De acordo com os autores, incêndios não acontecem naturalmente na floresta amazônica — são instrumentos de desmatamento, muitas vezes ilegal, com a finalidade de liberar áreas para a agropecuária ou para a especulação fundiária.

E, segundo os autores, não é necessário estar muito perto da fumaça para que ela tenha efeitos negativos. “Os impactos na saúde de queimadas relacionadas ao desmatamento na Amazônia podem ser observados distantes dos focos de incêndio”, diz o trabalho.

Os números do relatório foram resultado de cálculos combinando informações do DataSUS, portanto incluindo apenas internações no Sistema Único de Saúde (SUS); a concentração de poluentes nos municípios, sobretudo o chamado PM2.5 (material particulado com diâmetro menor que 2,5 micrômetros, fortemente correlacionado a queimadas na Amazônia e com consequências para a saúde bem conhecidas na literatura), mas também CO, NO2 e SO2; e também o controle de dados sobre chuva, temperatura e umidade, para afastar a influência destas variáveis climáticas no resultado final.

‘Problema que pode ser controlado com medicação é piorado pelo meio ambiente’

Três bois no pasto, com fumaça atrás
Image captionGado perto de fumaça em Rondônia, em foto de 2019; na Amazônia, fogo é usado intencionalmente para abrir ou limpar terrenos

Na distribuição mensal de casos, o número de hospitalizações ligadas às queimadas foi menor entre janeiro e julho, quando normalmente há mesmo menos focos de incêndio e também condições climáticas menos propícias à ocorrência de doenças respiratórias — na região, é em maio, por conta da seca, que elas pioram.

As hospitalizações mapeadas começaram a crescer entre julho e agosto, ficando altas mesmo depois de outubro até o final do ano, “provavelmente por conta da contínua presença de poluentes no ar, assim como (a presença destes) nos pulmões e correntes sanguíneas de pessoas que inalaram a fumaça”, diz o relatório.

Os números são considerados conservadores, porque incluem apenas o sistema público de saúde e também porque possivelmente uma parcela relevante de pessoas afetadas pela fumaça não chega a buscar hospitais.

O relatório reconhece também que só é possível falar de uma correlação entre fumaça e doenças respiratórias, mas não uma causalidade — uma relação de causa e efeito, normalmente mais difícil de ser provada.

Mas, no trabalho, os dados foram reforçados por depoimentos de 67 profissionais de saúde, membros de governo e pesquisadores da Amazônia, escutados pela Human Rights Watch — que ficou responsável por estas entrevistas, enquanto o IEPS pelos cálculos sobre saúde e poluição e o IPAM, pela análise de dados sobre desmatamento e focos de incêndio.

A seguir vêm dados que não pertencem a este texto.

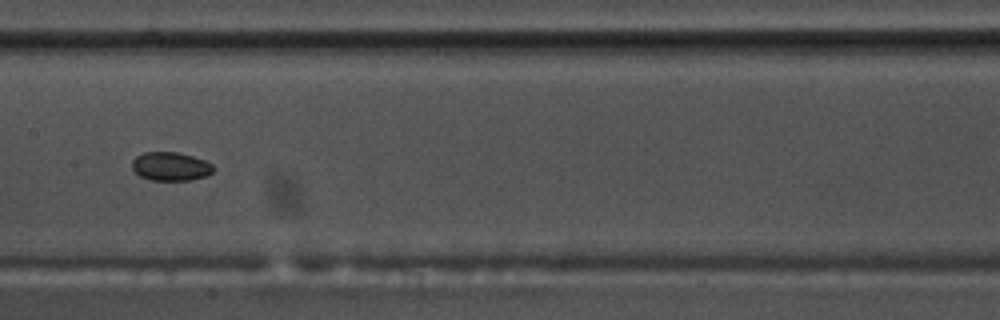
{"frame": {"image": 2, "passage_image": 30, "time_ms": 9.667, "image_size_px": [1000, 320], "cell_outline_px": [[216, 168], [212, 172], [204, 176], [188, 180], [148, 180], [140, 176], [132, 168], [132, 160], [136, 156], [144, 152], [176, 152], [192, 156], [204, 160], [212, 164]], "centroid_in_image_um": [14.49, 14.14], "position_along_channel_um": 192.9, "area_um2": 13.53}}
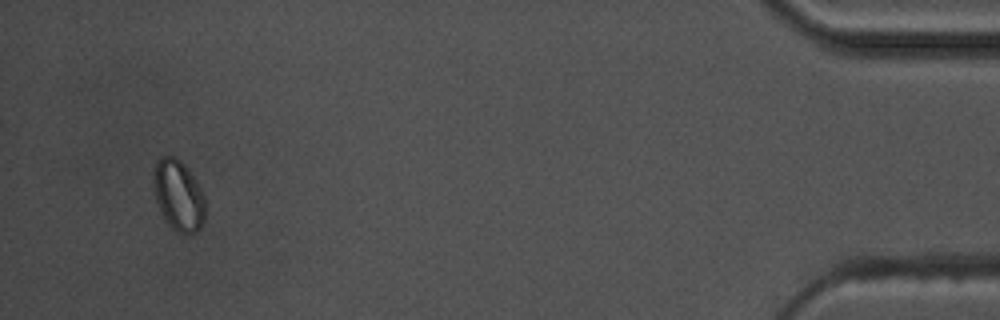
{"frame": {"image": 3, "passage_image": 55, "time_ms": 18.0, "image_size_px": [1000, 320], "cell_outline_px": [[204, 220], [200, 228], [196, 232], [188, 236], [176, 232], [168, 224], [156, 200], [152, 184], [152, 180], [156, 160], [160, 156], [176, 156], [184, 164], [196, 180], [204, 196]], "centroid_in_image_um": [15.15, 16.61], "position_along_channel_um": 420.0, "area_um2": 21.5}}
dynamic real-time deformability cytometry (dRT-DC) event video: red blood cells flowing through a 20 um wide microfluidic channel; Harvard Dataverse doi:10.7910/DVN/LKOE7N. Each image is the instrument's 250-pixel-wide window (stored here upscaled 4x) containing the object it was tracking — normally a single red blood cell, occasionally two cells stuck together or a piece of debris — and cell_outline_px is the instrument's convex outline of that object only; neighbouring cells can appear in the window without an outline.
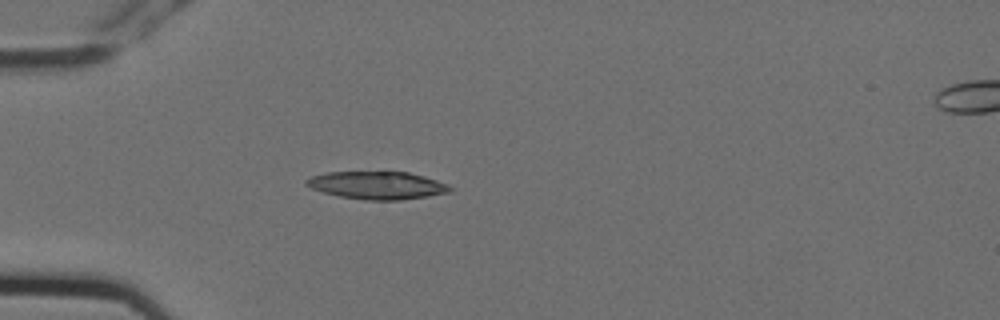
{"species": "Egyptian fruit bat (a non-hibernating species)", "species_latin": "Rousettus aegyptiacus", "temperature_condition": "cold", "stored_images_in_passage": 5, "segment_of_instrument_passage": [1, 2], "camera_frame_rate_fps": 3000, "um_per_image_px": 0.085, "animal": {"sex": "female"}, "frame": {"image": 1, "passage_image": 4, "time_ms": 1.0, "image_size_px": [1000, 320], "cell_outline_px": [[452, 192], [428, 196], [400, 200], [364, 200], [340, 196], [324, 192], [312, 188], [304, 184], [304, 180], [312, 176], [328, 172], [408, 172], [424, 176], [448, 184], [452, 188]], "centroid_in_image_um": [32.08, 15.75], "position_along_channel_um": 52.9, "area_um2": 23.18}}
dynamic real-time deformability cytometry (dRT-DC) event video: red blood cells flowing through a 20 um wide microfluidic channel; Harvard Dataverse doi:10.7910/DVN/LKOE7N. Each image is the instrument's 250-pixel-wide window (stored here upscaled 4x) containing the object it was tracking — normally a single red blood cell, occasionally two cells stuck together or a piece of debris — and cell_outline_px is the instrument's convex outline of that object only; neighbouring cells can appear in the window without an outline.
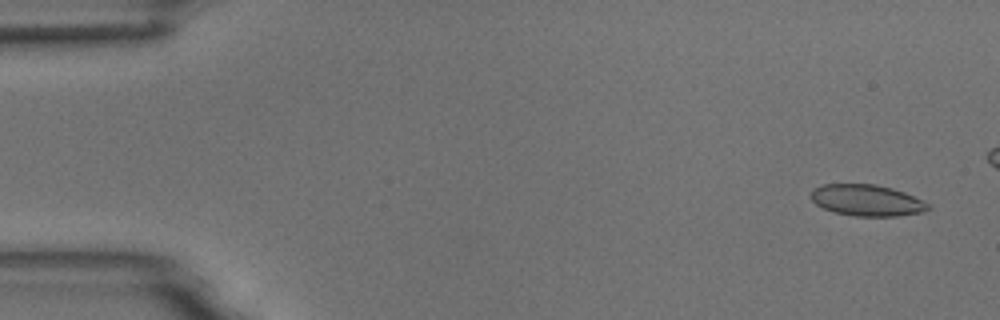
{"species": "common noctule bat (a hibernating species)", "species_latin": "Nyctalus noctula", "temperature_condition": "room temperature", "stored_images_in_passage": 5, "camera_frame_rate_fps": 3000, "um_per_image_px": 0.085, "animal": {"sex": "male", "body_mass_g": 18.8}, "frame": {"image": 1, "passage_image": 1, "time_ms": 0.0, "image_size_px": [1000, 320], "cell_outline_px": [[932, 208], [920, 212], [896, 216], [856, 216], [836, 212], [824, 208], [816, 204], [812, 200], [812, 188], [824, 184], [876, 184], [892, 188], [904, 192], [928, 204]], "centroid_in_image_um": [73.66, 17.02], "position_along_channel_um": 11.3, "area_um2": 21.1}}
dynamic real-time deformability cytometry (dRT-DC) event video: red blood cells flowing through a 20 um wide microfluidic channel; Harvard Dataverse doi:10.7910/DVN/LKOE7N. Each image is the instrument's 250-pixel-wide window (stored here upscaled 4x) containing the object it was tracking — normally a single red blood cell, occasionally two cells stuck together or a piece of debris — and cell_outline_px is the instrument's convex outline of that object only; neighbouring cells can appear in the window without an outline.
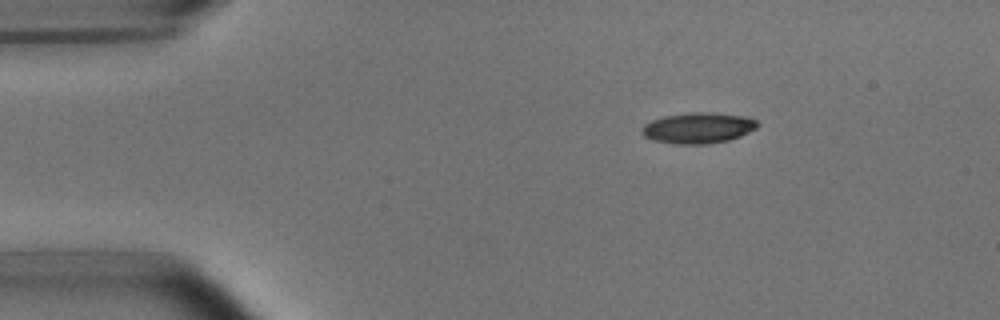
{"species": "common noctule bat (a hibernating species)", "species_latin": "Nyctalus noctula", "temperature_condition": "room temperature", "stored_images_in_passage": 45, "camera_frame_rate_fps": 3000, "um_per_image_px": 0.085, "animal": {"sex": "male", "body_mass_g": 15.6}, "frame": {"image": 1, "passage_image": 1, "time_ms": 0.0, "image_size_px": [1000, 320], "cell_outline_px": [[760, 124], [756, 128], [740, 136], [728, 140], [708, 144], [676, 144], [652, 140], [644, 136], [640, 132], [640, 128], [644, 124], [652, 120], [664, 116], [688, 112], [712, 112], [744, 116], [756, 120]], "centroid_in_image_um": [59.31, 10.87], "position_along_channel_um": 25.7, "area_um2": 20.92}}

“As condições são mais graves conforme a idade das crianças diminui”, disse aos pesquisadores o diretor associado de um hospital infantil, falando sobre pequenos com doenças pré-existentes. “Recém-nascidos prematuros e bebês usando suporte respiratório são muito vulneráveis.”

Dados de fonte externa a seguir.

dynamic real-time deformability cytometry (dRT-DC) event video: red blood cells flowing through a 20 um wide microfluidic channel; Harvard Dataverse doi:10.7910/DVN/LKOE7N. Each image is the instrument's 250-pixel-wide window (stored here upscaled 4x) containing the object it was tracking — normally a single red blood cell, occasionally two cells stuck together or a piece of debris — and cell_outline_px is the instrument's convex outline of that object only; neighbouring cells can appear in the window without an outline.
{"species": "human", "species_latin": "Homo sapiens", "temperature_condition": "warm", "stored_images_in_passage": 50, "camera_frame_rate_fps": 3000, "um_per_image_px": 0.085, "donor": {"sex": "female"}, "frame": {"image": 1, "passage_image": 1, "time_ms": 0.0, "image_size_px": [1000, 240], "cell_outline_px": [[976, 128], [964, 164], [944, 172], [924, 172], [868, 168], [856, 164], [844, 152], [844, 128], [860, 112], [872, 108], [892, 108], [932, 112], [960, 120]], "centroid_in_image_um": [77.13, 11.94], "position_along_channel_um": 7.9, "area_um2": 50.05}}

Uma médica de família atuando em Rondônia citou outros grupos vulneráveis que precisaram de atendimento: “Na emergência pediátrica e em unidades básicas de saúde, há um aumento na demanda de indígenas, crianças e idosos (com as queimadas). Para pacientes que já têm condições respiratórias, se torna exacerbado. Um problema que pode ser controlado com medicação é piorado pelo meio ambiente.”

Fabio Tozzi, que coordena um projeto de assistência em saúde para 15 mil indígenas e povos tradicionais no Pará, relatou casos de falta de ar, alergias, bronquite e asma. Indígenas são considerados particularmente vulneráveis à fumaça pela grande prevalência de doenças respiratórias nestas populações, e estas doenças são uma das principais causas de mortalidade infantil entre elas.